It finally found expression in a creative writing course at the Willoughby Arts Centre. Though the end result, my falling in love with the teacher, the late poet Dorothy Porter, and she with me, certainly hadn’t figured in anyone’s concept of my destiny.  Once the considerable dust had settled, Dorothy and I moved to the Blue Mountains, to a small fibro cottage in Mount Victoria, where I wrote my first short story, The Plain Clothes Man, published by Bruce Pascoe in Australian Short Stories. When Bruce asked for more, I began a collection of what I told myself were linked short stories but which soon found a life of its own in the form of The Factory.

I had almost finished work on my second novel, One Way Mirrors, set in the white middle-class suburbs of Johannesburg, a milieu I knew only too well, when what I thought was an enduring relationship came to an abrupt and painful end. Not that the love ceased, but the fidelity.

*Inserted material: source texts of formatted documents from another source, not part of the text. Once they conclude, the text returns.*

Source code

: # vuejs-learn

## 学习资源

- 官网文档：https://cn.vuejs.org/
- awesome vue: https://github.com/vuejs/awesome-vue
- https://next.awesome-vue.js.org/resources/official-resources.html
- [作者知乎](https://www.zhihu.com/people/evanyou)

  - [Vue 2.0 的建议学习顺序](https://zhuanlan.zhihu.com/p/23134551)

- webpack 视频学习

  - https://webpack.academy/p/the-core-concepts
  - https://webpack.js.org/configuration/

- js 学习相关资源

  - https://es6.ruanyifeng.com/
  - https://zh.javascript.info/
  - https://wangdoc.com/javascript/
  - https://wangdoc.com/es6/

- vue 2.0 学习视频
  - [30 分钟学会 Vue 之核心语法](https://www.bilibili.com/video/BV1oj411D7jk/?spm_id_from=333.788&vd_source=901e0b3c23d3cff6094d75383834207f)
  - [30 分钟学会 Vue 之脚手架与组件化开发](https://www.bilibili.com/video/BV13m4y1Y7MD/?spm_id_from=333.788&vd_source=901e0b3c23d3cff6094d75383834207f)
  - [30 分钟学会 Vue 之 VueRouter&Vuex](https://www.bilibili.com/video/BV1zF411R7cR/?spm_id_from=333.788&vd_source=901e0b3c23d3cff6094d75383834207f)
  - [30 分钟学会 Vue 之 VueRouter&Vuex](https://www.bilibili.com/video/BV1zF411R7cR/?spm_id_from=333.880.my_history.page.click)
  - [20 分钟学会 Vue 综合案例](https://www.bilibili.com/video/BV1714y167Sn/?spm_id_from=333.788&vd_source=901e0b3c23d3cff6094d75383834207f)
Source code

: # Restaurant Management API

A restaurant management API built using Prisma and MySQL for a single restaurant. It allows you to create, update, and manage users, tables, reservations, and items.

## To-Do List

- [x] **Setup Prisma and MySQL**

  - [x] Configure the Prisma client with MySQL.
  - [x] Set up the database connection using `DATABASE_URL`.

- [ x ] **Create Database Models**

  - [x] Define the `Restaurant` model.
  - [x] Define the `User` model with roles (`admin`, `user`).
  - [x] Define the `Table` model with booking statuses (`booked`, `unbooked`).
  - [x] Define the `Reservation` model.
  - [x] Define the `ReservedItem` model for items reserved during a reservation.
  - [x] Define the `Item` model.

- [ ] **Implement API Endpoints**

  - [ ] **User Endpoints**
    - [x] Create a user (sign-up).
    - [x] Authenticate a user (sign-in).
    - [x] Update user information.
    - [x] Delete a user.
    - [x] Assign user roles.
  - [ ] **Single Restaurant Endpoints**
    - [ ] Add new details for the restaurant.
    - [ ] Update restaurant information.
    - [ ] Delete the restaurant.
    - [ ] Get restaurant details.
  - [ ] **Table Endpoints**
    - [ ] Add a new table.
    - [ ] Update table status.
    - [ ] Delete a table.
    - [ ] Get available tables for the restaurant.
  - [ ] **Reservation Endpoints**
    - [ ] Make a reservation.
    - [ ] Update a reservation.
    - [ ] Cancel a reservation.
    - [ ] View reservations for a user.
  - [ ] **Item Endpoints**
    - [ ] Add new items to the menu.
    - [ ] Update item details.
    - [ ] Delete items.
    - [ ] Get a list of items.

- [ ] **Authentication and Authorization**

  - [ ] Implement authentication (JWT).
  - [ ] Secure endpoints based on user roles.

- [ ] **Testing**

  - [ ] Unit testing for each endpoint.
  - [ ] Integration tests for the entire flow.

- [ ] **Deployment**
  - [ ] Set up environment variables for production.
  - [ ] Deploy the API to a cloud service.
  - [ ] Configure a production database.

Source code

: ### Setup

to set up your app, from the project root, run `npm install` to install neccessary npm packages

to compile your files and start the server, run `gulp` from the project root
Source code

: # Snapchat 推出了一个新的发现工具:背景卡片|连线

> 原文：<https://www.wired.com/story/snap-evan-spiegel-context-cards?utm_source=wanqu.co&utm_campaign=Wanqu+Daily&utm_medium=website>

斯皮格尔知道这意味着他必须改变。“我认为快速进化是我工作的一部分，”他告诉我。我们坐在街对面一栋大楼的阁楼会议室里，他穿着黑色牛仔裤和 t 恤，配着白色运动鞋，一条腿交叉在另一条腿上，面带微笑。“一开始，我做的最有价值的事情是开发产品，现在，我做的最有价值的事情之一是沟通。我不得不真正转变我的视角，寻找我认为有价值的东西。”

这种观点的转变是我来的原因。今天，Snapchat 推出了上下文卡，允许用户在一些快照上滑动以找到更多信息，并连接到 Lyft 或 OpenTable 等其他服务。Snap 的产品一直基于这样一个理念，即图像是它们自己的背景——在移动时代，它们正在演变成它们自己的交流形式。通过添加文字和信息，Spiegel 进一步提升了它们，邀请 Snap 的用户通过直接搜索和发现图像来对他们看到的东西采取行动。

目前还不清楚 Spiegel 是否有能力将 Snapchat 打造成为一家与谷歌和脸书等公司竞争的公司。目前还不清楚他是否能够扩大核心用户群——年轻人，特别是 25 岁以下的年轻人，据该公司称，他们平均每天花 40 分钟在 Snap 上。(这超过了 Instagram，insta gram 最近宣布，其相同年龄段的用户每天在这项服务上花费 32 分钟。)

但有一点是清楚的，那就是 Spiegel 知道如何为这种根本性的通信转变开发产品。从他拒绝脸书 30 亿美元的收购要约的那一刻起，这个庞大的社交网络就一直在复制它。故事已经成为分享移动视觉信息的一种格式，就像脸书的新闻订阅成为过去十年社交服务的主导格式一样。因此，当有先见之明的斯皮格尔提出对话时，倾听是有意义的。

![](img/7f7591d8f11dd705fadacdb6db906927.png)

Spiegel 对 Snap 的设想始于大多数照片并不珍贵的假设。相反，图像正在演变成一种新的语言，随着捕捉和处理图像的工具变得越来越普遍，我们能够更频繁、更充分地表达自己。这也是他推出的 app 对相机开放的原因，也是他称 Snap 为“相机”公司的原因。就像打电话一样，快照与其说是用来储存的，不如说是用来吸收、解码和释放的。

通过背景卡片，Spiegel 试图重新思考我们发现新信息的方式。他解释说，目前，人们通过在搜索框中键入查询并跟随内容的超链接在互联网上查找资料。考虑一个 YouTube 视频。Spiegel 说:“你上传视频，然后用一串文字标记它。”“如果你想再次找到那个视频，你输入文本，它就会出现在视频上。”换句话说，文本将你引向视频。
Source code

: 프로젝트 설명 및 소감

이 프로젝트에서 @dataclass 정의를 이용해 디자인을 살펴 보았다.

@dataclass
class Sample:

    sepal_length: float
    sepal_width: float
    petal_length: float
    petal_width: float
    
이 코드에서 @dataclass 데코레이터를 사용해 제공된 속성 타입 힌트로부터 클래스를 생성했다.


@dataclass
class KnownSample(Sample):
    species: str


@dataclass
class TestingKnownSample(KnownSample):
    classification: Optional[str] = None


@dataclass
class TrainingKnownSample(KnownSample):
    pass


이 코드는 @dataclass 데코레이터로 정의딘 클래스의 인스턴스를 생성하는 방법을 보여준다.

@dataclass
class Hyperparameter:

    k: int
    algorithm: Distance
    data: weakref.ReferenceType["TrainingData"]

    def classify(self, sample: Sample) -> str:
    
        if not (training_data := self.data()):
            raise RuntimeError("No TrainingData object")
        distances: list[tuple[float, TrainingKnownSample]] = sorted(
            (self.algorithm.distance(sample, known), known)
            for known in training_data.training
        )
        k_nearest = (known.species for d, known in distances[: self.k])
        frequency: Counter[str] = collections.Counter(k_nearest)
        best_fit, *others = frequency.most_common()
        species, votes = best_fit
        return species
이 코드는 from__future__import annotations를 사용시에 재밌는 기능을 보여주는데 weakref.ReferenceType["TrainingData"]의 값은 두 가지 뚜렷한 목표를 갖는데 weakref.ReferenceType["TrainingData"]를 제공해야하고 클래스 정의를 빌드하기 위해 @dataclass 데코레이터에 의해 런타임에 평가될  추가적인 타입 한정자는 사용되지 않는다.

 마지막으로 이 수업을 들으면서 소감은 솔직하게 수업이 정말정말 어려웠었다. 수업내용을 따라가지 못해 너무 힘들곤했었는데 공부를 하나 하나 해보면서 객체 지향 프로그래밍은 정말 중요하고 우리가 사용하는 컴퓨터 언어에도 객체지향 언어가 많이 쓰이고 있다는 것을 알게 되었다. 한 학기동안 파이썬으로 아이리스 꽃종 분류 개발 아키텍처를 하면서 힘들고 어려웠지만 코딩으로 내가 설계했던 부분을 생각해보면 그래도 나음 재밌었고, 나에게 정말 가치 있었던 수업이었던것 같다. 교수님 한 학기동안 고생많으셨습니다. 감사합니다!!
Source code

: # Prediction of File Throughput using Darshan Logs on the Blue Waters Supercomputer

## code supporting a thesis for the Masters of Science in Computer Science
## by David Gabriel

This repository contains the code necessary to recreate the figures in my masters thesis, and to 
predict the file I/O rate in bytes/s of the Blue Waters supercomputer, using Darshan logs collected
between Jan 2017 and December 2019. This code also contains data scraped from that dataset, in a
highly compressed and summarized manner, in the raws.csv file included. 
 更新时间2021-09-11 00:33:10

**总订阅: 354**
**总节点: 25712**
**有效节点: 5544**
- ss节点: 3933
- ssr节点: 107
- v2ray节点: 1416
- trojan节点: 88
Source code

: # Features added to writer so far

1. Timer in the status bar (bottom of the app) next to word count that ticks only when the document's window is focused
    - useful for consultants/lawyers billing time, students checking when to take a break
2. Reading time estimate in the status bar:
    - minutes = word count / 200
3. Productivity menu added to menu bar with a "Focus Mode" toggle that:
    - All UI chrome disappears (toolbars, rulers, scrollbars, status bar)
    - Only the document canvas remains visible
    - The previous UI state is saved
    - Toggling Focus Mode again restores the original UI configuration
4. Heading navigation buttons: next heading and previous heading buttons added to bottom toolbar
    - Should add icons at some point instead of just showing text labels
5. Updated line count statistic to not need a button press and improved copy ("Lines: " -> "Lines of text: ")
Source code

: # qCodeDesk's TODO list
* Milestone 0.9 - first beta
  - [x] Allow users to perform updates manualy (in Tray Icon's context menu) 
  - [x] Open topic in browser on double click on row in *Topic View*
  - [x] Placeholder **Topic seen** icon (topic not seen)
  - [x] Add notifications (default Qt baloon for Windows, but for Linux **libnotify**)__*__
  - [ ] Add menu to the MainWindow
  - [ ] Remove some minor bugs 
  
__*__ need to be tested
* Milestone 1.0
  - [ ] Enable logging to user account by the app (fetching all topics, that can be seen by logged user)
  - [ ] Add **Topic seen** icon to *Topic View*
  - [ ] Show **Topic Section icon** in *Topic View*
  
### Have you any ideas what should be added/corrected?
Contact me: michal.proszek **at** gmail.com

Licking my not inconsiderable wounds, I met my present partner, Sarah, in  a perfect match of opposites, the year I turned forty, at a dinner party hosted by the then literary editor of Sydney Morning Herald. A chance encounter that seemed to augur well for the future, more than borne out after almost thirty years of a shared life overflowing with novels-in-progress, arts and animals, good food and friends, travel and gardens, house renovations, children and grandchildren, the latter now living in close proximity.  Settled once more in a small close-knit community, surrounded by family, one might ask whether I have come full circle.  All I can say with any certainty is that I have come far, far further than I ever dreamed of. And that rather than a circle, my life owes far more to the arabesque, that exquisite pattern of lines that briefly intertwine only to once more flow on.